The Fat Cat at Kahve 6
Later in the day, we took the tram to Eminönü Square and from there strolled on the Galata Bridge. It’s an iconic bridge where you can witness a buzz of activity – ferries and cargo ships plying in the river, men fishing on the bridge and further ahead, a small cluster of stalls selling seafood sandwiches and of course the cacophony of the gulls circling above them.
We walked further and after going through a a maze of an open street market, arrived at the Spice Bazaar. It was crowded but alive with the calls of spice peddlers who invited you to smell the spices and taste the different types of teas. On occasion you would see a tea vendor walking around selling çay to the shop keepers. We realised, the Turks love their chai just as Indians do.
DJ being the foodie that he is, bought five different types of spices, a chilli paste and a tomato paste to take back home. Once done, we stopped for some hot and delicious Turkish Pizza aka Pide. The day was cold and overcast and by now it had started to drizzle. In this weather, the piping hot Pide straight out of a traditional oven felt heavenly. Come to think of it, winter has its charms.
As it was still drizzling, we decided to sit at a traditional hookah aka nargile hangout we had shortlisted to visit, called Anadolu. Turned out it was located close to the Spice Bazaar, inside an alleyway right behind a small cemetery. When we entered, it was warm, welcoming and glowing in the light of several turkish lamps, the walls adorned with turkish rugs and the smell of apple and tobacco hanging in the air. Anadolu had only three items on their menu – nargile, chai and coffee. We ordered a double apple nargile with chai and settled in for an hour.

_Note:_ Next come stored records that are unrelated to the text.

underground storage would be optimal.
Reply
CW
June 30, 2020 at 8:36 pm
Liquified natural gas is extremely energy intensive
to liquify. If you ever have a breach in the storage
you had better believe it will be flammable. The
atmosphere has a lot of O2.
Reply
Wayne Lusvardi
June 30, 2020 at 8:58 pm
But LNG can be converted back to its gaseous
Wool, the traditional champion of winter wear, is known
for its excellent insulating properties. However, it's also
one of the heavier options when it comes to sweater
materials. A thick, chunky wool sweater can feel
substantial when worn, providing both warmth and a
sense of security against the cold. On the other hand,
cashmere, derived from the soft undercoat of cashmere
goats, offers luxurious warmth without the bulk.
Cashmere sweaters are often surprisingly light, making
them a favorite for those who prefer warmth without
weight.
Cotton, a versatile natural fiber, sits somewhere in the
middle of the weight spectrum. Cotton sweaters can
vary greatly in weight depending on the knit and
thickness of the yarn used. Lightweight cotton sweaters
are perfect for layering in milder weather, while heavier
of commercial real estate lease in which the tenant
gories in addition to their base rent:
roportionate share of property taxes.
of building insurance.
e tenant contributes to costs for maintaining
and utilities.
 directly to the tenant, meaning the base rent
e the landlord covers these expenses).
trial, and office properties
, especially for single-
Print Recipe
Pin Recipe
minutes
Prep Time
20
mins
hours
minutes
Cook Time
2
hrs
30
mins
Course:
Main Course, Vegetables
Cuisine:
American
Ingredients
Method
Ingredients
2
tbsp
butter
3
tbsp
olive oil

By evening, the weather had cleared and we found ourselves back on the Galata Bridge, gazing at a glorious sunset with Süleymaniye Mosque giving us the perfect backdrop for taking some photos. Standing there, as my fingers froze with cold on my camera shutter, I reflected that Istanbul had grown on me.
That night in Karakoy – after a delectable meal of falafel pita pockets – I felt genuinely happy as we walked down a cobbled path, lit with the yellow light emanating from street lamps with the radiant Galata Tower standing tall behind us.
This was going to be a memorable trip to Turkey.